Semi related: I know dictionaries are unordered but is there any reason why python picked this order? Does it run the keys through a randomizer?
print does not return a value. It returns None, so every time you call your functions, they're printing to standard output and returning None. Try changing all print statements to return like so:
def addFunc(x,y):
return x+y
This will give the value x+y back to whatever called the function.
Another problem with your code (unless you meant to do this) is that you define a dictionary d and then when you define your function, you are working on this dictionary d and not the dictionary that is 'input':
def RootFunc(inputDict):
for k,v in inputDict.items():
if v[0]==1:
d[k] = addFunc(*v[1:])
Are you planning to always change d and not the dictionary that you are iterating over, inputDict?
There may be other issues as well (accepting a variable number of arguments within your functions, for instance), but it's good to address one problem at a time.
Additional Notes on Functions:
Here's some sort-of pseudocode that attempts to convey how functions are often used:
def sample_function(some_data):
modified_data = []
for element in some_data:
do some processing
add processed crap to modified_data
return modified_data
Functions are considered 'black box', which means you structure them so that you can dump some data into them and they always do the same stuff and you can call them over and over again.
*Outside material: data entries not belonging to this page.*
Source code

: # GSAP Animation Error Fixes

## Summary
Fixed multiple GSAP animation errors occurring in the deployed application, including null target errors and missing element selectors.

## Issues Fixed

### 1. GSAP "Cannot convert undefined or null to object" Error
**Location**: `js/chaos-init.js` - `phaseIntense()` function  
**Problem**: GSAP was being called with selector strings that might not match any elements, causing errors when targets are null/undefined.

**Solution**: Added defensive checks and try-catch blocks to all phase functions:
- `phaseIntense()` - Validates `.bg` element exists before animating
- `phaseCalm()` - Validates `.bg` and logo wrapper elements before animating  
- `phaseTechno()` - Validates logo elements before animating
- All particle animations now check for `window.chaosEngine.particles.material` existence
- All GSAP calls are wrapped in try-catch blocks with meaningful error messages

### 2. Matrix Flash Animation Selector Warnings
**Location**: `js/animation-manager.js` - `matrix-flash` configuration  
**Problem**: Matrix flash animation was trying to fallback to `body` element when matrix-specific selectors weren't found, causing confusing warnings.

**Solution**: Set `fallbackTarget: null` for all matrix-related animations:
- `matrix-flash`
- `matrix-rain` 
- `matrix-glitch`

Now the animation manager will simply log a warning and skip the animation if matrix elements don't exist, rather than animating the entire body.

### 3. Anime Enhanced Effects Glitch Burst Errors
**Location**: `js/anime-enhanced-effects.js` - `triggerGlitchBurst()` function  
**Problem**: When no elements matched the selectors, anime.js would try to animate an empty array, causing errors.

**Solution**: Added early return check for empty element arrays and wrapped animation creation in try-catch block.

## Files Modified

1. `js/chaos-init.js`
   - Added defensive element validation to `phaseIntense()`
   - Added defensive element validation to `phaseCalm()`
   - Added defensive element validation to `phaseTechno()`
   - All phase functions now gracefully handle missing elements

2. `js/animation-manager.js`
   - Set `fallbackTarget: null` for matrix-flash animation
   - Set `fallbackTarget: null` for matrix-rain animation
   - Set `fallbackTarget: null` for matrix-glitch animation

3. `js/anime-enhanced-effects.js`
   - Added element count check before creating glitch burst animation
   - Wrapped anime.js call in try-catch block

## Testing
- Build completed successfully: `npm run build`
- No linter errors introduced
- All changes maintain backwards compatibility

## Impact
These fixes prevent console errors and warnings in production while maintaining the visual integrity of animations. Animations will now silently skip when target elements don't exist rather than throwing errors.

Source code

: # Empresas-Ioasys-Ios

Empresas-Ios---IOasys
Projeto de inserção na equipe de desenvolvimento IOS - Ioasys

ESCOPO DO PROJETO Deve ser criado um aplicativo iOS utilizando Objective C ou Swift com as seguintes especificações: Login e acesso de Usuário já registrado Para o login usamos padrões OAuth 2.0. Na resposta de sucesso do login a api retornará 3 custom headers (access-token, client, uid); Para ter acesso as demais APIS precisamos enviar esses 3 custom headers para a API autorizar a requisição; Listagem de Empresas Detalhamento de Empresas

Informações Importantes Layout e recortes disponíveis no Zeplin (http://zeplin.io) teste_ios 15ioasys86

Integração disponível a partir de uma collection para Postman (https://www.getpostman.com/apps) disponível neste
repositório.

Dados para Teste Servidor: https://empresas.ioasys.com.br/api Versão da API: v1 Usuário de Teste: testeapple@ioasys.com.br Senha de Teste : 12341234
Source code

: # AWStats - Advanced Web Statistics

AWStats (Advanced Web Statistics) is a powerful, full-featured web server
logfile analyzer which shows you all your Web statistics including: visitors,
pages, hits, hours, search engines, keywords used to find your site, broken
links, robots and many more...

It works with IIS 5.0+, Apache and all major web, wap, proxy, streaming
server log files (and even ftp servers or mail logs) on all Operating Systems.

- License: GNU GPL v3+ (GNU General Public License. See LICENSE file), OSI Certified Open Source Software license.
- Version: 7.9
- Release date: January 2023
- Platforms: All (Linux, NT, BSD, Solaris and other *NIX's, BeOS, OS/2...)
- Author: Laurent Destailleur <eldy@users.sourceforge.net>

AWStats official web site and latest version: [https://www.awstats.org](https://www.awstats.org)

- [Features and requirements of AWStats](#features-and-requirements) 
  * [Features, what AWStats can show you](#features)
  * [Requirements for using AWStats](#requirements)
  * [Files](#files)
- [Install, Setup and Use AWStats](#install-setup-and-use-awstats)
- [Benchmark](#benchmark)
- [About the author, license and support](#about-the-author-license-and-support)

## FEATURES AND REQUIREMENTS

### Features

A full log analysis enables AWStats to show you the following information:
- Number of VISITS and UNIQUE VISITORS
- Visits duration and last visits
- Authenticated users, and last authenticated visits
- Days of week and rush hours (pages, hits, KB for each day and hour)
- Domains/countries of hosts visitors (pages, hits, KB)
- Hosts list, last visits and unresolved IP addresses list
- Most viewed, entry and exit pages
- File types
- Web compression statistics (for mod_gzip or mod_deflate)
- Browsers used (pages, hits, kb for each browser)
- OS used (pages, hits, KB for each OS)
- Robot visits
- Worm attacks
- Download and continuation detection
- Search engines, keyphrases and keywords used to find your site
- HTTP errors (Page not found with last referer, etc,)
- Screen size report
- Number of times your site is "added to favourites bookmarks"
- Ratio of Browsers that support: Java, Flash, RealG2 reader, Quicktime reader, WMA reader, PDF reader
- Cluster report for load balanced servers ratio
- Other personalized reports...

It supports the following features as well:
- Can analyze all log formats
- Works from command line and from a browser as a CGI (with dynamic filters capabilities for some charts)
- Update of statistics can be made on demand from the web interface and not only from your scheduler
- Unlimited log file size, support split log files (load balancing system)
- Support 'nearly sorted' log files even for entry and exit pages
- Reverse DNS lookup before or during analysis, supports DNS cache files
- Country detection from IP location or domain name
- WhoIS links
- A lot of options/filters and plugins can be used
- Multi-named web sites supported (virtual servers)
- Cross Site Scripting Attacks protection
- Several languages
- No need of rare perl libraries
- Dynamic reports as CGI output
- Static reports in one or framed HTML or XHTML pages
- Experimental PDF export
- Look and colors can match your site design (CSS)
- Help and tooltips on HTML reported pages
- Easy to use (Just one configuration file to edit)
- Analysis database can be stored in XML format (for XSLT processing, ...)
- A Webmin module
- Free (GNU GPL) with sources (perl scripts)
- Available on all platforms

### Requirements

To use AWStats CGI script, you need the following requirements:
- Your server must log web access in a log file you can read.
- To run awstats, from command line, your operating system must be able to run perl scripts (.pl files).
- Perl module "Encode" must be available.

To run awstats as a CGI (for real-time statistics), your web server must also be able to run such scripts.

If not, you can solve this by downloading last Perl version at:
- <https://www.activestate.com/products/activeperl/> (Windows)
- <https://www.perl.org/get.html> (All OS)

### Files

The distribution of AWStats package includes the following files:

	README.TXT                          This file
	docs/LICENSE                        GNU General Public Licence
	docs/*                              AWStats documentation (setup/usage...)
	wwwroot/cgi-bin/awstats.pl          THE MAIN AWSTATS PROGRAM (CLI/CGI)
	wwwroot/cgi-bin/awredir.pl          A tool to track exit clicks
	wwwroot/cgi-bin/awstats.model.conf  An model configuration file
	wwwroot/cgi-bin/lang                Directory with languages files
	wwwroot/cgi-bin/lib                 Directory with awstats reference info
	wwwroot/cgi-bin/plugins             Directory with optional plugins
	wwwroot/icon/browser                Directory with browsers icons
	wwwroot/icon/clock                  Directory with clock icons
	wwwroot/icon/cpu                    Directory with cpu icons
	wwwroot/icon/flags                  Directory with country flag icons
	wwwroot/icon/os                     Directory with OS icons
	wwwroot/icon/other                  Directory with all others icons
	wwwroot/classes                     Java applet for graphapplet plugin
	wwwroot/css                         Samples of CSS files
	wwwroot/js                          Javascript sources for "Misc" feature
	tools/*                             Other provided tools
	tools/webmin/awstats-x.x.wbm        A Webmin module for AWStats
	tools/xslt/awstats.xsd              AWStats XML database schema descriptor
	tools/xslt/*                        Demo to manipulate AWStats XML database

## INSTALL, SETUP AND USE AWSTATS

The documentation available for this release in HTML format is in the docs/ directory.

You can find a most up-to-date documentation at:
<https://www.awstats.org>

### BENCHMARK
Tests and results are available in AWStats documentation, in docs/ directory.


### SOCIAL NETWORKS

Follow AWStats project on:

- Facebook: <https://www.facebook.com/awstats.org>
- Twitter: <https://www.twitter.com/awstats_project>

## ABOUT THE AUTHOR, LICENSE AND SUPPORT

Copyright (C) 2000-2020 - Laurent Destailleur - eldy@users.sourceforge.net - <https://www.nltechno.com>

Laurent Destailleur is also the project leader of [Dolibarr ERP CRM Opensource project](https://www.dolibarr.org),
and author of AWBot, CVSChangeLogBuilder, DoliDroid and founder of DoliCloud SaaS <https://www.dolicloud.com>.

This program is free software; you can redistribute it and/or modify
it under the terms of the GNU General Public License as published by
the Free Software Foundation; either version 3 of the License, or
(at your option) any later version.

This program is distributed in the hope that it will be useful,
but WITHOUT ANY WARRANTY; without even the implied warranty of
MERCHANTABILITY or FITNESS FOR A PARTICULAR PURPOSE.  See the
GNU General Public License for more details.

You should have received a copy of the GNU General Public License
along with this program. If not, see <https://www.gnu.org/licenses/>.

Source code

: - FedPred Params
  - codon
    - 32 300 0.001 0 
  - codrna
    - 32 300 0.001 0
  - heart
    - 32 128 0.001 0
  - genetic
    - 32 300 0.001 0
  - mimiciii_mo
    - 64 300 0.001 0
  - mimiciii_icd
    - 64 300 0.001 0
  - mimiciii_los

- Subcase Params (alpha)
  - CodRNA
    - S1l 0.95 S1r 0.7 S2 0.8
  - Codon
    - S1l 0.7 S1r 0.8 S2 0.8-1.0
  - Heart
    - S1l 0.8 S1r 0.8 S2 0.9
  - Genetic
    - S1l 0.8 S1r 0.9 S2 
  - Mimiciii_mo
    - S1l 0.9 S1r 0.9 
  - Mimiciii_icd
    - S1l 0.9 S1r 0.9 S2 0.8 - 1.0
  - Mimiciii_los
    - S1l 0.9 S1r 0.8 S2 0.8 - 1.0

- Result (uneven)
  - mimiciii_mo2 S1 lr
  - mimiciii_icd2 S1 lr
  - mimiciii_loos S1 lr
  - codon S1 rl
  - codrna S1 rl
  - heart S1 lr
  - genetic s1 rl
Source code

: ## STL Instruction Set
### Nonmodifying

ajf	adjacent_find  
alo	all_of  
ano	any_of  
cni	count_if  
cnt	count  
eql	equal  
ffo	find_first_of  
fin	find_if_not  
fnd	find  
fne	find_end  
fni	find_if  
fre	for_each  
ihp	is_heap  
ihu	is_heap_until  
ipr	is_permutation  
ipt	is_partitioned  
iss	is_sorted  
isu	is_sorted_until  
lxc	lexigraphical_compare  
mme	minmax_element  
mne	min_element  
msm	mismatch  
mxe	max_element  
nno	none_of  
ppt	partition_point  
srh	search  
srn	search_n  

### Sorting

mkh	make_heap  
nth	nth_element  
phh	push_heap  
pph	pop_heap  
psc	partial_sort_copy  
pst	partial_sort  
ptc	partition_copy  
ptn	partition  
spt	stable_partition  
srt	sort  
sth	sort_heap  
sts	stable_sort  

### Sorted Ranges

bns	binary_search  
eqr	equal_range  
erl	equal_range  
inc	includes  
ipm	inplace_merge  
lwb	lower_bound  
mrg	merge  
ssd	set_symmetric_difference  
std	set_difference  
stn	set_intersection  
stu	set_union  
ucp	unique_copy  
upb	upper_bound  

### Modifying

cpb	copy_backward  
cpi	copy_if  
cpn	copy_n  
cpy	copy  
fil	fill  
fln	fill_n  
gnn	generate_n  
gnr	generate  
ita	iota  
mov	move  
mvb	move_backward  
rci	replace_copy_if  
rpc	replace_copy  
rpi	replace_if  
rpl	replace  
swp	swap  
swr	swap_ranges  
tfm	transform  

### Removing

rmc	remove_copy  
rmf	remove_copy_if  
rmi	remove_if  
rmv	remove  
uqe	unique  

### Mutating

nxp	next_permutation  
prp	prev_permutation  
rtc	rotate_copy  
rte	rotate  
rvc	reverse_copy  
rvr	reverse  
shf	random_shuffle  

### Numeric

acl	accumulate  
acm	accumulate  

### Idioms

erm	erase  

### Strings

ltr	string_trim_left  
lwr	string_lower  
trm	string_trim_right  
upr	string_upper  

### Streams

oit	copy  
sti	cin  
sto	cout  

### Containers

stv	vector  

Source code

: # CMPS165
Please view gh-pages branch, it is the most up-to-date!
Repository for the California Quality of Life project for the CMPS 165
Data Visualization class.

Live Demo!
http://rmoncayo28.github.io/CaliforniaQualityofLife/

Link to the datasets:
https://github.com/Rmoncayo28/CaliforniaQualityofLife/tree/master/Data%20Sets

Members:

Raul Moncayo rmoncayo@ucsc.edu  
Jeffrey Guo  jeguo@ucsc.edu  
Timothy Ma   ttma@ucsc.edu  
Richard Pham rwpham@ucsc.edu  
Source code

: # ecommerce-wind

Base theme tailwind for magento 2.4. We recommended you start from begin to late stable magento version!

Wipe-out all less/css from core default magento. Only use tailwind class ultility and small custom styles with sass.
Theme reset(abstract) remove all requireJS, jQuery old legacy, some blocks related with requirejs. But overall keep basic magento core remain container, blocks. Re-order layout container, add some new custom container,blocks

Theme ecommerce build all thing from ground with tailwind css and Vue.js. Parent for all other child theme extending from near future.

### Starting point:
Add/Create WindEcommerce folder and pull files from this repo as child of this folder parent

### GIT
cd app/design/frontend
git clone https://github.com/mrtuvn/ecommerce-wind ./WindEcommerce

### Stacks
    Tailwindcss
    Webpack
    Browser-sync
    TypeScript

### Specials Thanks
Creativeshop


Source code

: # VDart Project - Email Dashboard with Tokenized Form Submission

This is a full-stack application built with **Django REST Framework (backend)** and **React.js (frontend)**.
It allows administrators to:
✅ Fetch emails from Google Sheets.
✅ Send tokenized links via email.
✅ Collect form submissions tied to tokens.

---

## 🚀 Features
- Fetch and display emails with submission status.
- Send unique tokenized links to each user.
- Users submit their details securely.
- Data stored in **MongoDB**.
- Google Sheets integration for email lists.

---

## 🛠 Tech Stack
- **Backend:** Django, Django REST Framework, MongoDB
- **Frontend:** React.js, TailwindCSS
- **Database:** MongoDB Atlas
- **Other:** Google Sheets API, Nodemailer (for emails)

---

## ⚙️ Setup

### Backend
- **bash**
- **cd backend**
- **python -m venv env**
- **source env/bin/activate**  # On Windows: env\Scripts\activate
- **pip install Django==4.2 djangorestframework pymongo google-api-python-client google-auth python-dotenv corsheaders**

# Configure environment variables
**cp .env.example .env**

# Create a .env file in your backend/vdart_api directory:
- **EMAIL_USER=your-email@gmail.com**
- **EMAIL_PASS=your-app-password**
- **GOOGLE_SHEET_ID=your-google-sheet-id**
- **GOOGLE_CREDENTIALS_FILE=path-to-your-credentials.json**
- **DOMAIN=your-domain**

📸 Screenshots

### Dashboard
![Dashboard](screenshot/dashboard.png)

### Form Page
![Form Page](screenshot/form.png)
They will either return values or yield values or update some value or attribute or something (the latter are called 'side effects'). For the moment, just pay attention to the return statement.
Another interesting thing is that functions have 'scope' which means that when I just defined it with a fake-name for the argument, I don't actually have to have a variable called "some_data". I can pass whatever I want to the function, but inside the function I can refer to the fake name and create other variables that really only matter within the context of the function.
Now, if we run my function above, it will go ahead and process the data:
sample_function(my_data_set)
But this is often kind of pointless because the function is supposed to return something and I didn't do anything with what it returned. What I should do is assign the value of the function and its arguments to some container so I can keep the processed information.
my_modified_data = sample_function(my_data_set)
This is a really common way to use functions and you'll probably see it again.
One Simple Way to Approach Your Problem:
Taking all this into consideration, here is one way to solve your problem that comes from a really common programming paradigm:
def RootFunc(inputDict):
temp_dict = {}
for k,v in inputDict.items():
if v[0]==1:
temp_dict[k] = addFunc(*v[1:])
elif v[0] ==2:
temp_dict[k] = subABC(*v[1:])
elif v[0]==3:
temp_dict[k] = doublePower(*v[1:])
return temp_dict
inputDict={"s1_7":[1,5,2],"d1_6":[2,12,3,3],"e1_3200":[3,40,2],"s2_13":[1,6,7],"d2_30"[2,42,2,10]}
final_dict = RootFunc(inputDict)
As erewok stated, you are using "print" and not "return" which may be the source of your error. And as far as the ordering is concerned, you already know that dictionaries are unordered, according to python doc at least, the ordering is not random, but rather implemented as hash tables.
Excerpt from the python doc: [...]A mapping object maps hashable values to arbitrary objects. Mappings are mutable objects. There is currently only one standard mapping type, the dictionary. [...]
Now key here is that the order of the element is not really random. I have often noticed that the order stays the same no matter how I construct a dictionary on some values... using lambda or just creating it outright, the order has always remained the same, so it can't be random, but it's definitely arbitrary.